> **Work required**
I'd like every line in the following listing that holds "table" copied.

> **Record extracts**

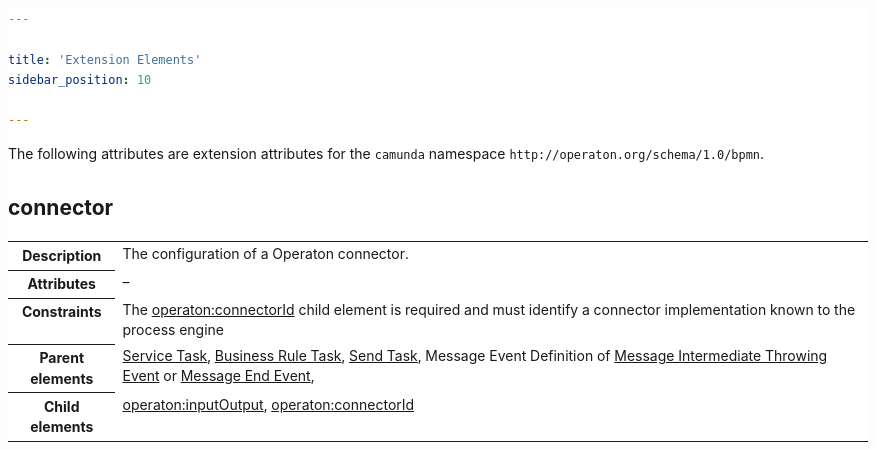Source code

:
 ```yaml
---

title: 'Extension Elements'
sidebar_position: 10

---
```


The following attributes are extension attributes for the `camunda` namespace `http://operaton.org/schema/1.0/bpmn`.


## connector

<table class="table table-striped">
  <tr>
    <th>Description</th>
    <td colspan="2">
      The configuration of a Operaton connector.
    </td>
  </tr>
  <tr>
    <th>Attributes</th>
    <td colspan="2">&ndash;</td>
  </tr>
  <tr>
    <th>Constraints</th>
    <td colspan="2">
      The <a href="../reference/bpmn20/custom-extensions/extension-elements.md#connectorid">
      operaton:connectorId</a> child element is required and must identify a connector implementation
      known to the process engine
    </td>
  </tr>
  <tr>
    <th>Parent elements</th>
    <td colspan="2">
      <a href="../reference/bpmn20/tasks/service-task.md">Service Task</a>,
      <a href="../reference/bpmn20/tasks/business-rule-task.md">Business Rule Task</a>,
      <a href="../reference/bpmn20/tasks/send-task.md">Send Task</a>,
      Message Event Definition of
      <a href="../reference/bpmn20/events/message-events.md#message-intermediate-throwing-event">Message Intermediate Throwing Event</a> or
      <a href="../reference/bpmn20/events/message-events.md#message-end-event">Message End Event</a>,
    </td>
  </tr>
  <tr>
    <th>Child elements</th>
    <td colspan="2">
      <a href="../reference/bpmn20/custom-extensions/extension-elements.md#inputoutput">operaton:inputOutput</a>,
      <a href="../reference/bpmn20/custom-extensions/extension-elements.md#connectorid">operaton:connectorId</a>
    </td>
  </tr>
</table>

> **Finished exercise**
<table class="table table-striped">
</table>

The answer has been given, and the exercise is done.